Voigt ist jedoch einer der wenigen Offiziellen Mitarbeiter, deren Namen die Ausstellungsbesucher erfahren – sie stehen in einem vorproduzierten Faltblatt. In der Ausstellung selbst mußte Sprink auf Wunsch der Bezirkspolitiker kurz vor der Eröffnung alle Personennamen tilgen. Voriges Jahr hatten die Bezirksverordneten beschlossen, das Heimatmuseum möge die seit 1993 zusammengetragenen Dokumente über die Köpenicker Stasi endlich der Öffentlichkeit präsentieren. Ganz so genau hatten sie es aber offensichtlich doch nicht wissen wollen.

Sprink hat versucht, erstmals die Stasi-Durchdringung eines ganzen Bezirks exemplarisch offenzulegen. „Man wußte schon, daß sie präsent ist“, sagt er, „aber dieses Ausmaß, diese Filigranität hat mich doch überrascht.“ Mit roten Punkten hat er auf einem Stadtplan die MfS-Objekte markiert. Der Plan sieht aus, als hätte eine Pockeninfektion den Bezirk mit 145 Pusteln überzogen. Daß diese Zahl deutlich über dem Berliner Durchschnitt liegt, erklärt sich aus der Dominanz von Wald und Wasser: Rund ein Drittel der Objekte waren Sport- und Erholungsanlagen – schließlich durften sich hauptamtliche MfS-Mitarbeiter auch in den Ferien nicht unters gemeine Volk mischen.

Vollständig ist die Liste der konspirativen Wohnungen freilich nicht. „Das schärfste Haus haben Sie gar nicht drauf“, mußte sich der Museumsleiter gleich am ersten Tag von einem Besucher belehren lassen. Der hatte 1990 die Abhörzentrale in der Wendenschloßstraße in Augenschein genommen, um sie als Erholungsheim für das Rundfunkpersonal zu akquirieren.

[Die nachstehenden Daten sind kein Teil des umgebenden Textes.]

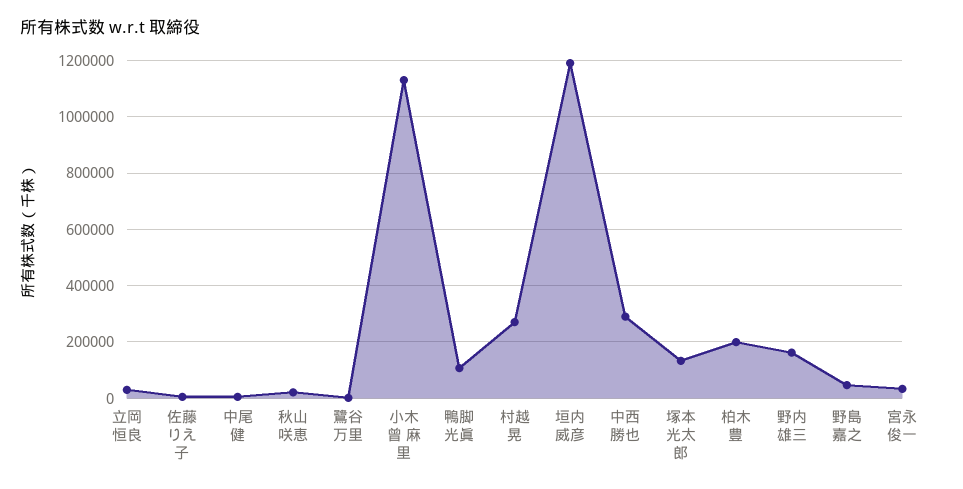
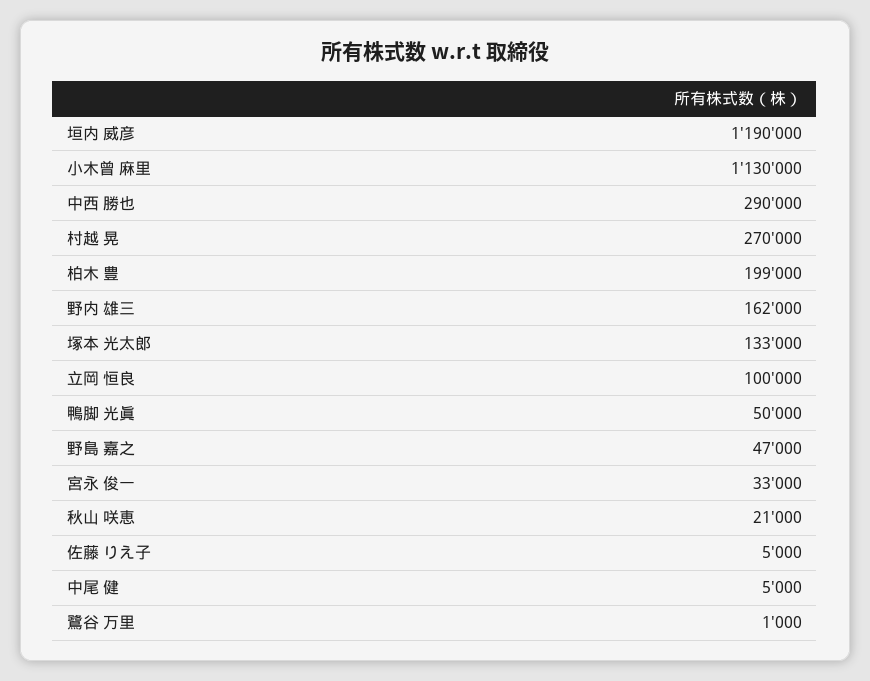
  {
-   "立岡 恒良": 25000,
+   "立岡 恒良": 100000,
    "佐藤 りえ子": 5000,
    "中尾 健": 5000,
    "秋山 咲恵": 21000,
    "鷺谷 万里": 1000,
    "小木曾 麻里": 1130000,
-   "鴨脚 光眞": 100000,
+   "鴨脚 光眞": 50000,
    "村越 晃": 270000,
    "垣内 威彦": 1190000,
    "中西 勝也": 290000,
    "塚本 光太郎": 133000,
    "柏木 豊": 199000,
    "野内 雄三": 162000,
    "野島 嘉之": 47000,
    "宮永 俊一": 33000
  }

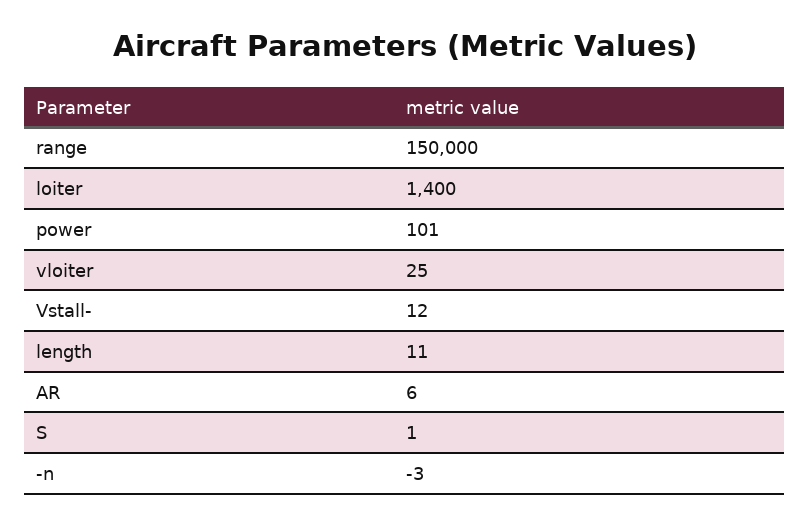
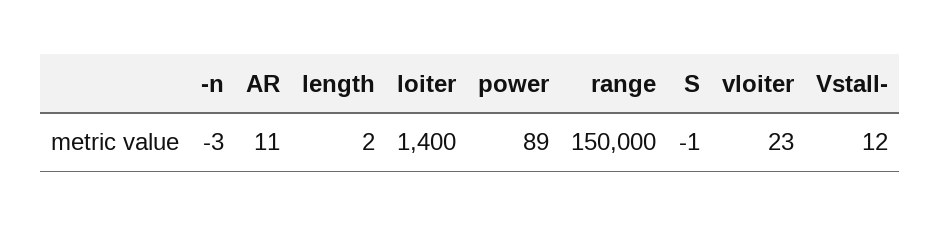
  {
    "range": 150000,
    "loiter": 1400,
-   "power": 101,
+   "power": 89,
-   "vloiter": 25,
+   "vloiter": 23,
    "Vstall-": 12,
-   "length": 11,
+   "length": 2,
-   "AR": 6,
+   "AR": 11,
-   "S": 1,
+   "S": -1,
    "-n": -3
  }

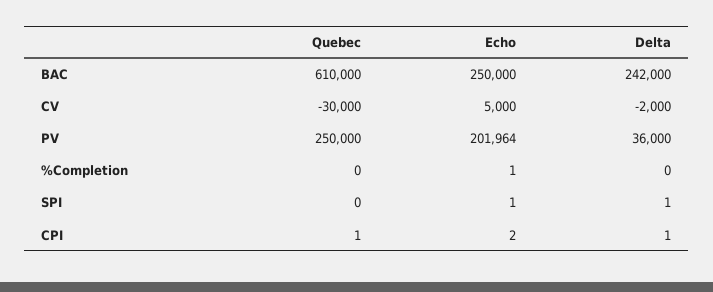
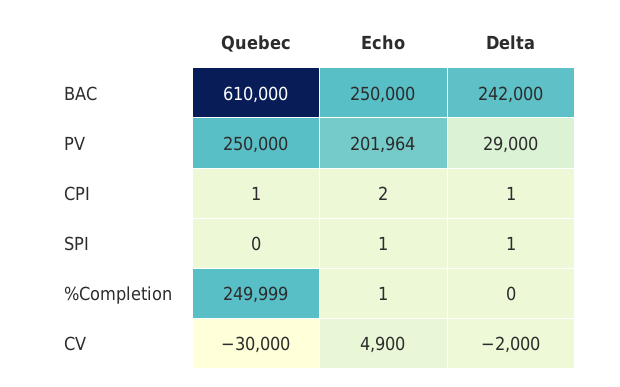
  {
    "Quebec": {
      "BAC": 610000,
      "CV": -30000,
      "PV": 250000,
-     "%Completion": 0,
+     "%Completion": 249999,
      "SPI": 0,
      "CPI": 1
    },
    "Echo": {
      "BAC": 250000,
-     "CV": 5000,
+     "CV": 4900,
      "PV": 201964,
      "%Completion": 1,
      "SPI": 1,
      "CPI": 2
    },
    "Delta": {
      "BAC": 242000,
      "CV": -2000,
-     "PV": 36000,
+     "PV": 29000,
      "%Completion": 0,
      "SPI": 1,
      "CPI": 1
    }
  }

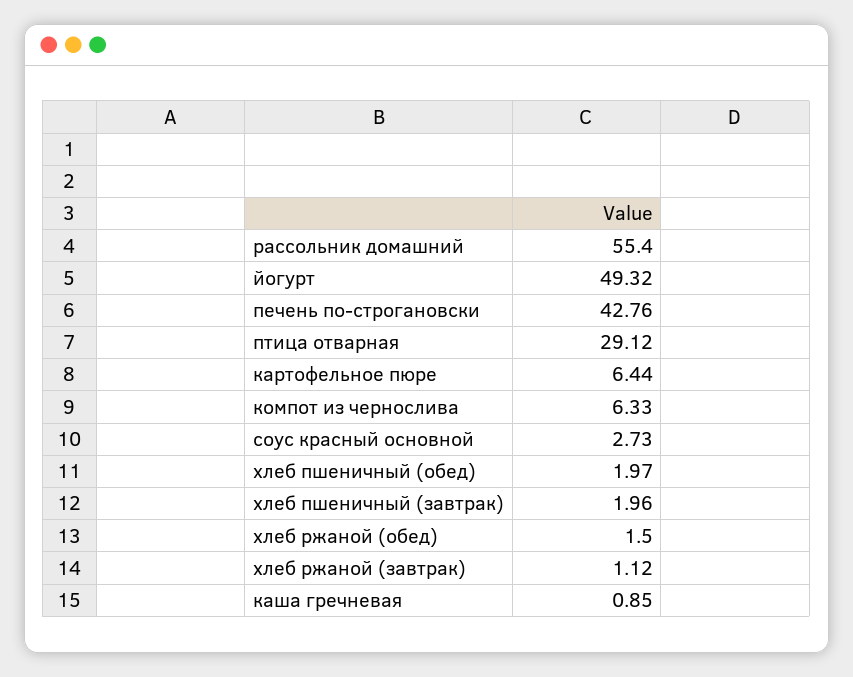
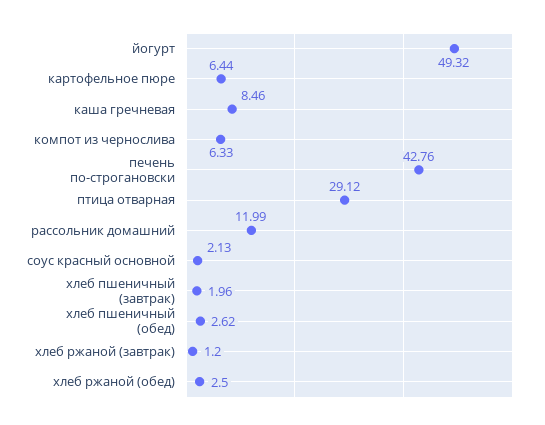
  {
-   "рассольник домашний": 55.4,
+   "рассольник домашний": 11.99,
    "йогурт": 49.32,
    "печень по-строгановски": 42.76,
    "птица отварная": 29.12,
    "картофельное пюре": 6.44,
    "компот из чернослива": 6.33,
-   "соус красный основной": 2.73,
+   "соус красный основной": 2.13,
-   "хлеб пшеничный (обед)": 1.97,
+   "хлеб пшеничный (обед)": 2.62,
    "хлеб пшеничный (завтрак)": 1.96,
-   "хлеб ржаной (обед)": 1.5,
+   "хлеб ржаной (обед)": 2.5,
-   "хлеб ржаной (завтрак)": 1.12,
+   "хлеб ржаной (завтрак)": 1.2,
-   "каша гречневая": 0.85
+   "каша гречневая": 8.46
  }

Manche Wissenslücke erklärt sich daraus, daß die MfS-Mitarbeiter ihre Kreisdienststelle den Stasi- Auflösern „besenrein“ übergaben. „Köpenick war ein bißchen weit vom Schuß“, sagt Sprink, „da blieb viel Zeit, um Unterlagen zu vernichten“. Doch aus den Dokumenten beim Rat des Bezirks, die jetzt in der Gauck-Behörde lagern, ergebe sich ein „schlüssiges Bild“. Dabei war der Südosten Berlins gewiß keine Hochburg der Opposition, „Köpenick ist ja nicht gerade ein Szenebezirk“ – auch wenn die Stasi oft genug Anstoß nahm an „jungerwachsenen Personen mit dekadentem Äußeren (zumeist langhaarig, mit ausgewaschenen Jeanssachen)“. Wer sehen will, wie in Köpenick die Staatsmacht vorgeführt wurde, kann gleich im Rathaus bleiben. Im Erdgeschoß hat Sprink eine Ausstellung über den „Hauptmann“ Wilhelm Voigt installiert.

Die Ausstellung im 1. Obergeschoß des Rathauses Köpenick kann bis zum 12. August werktags von 10 bis 18 Uhr besichtigt werden.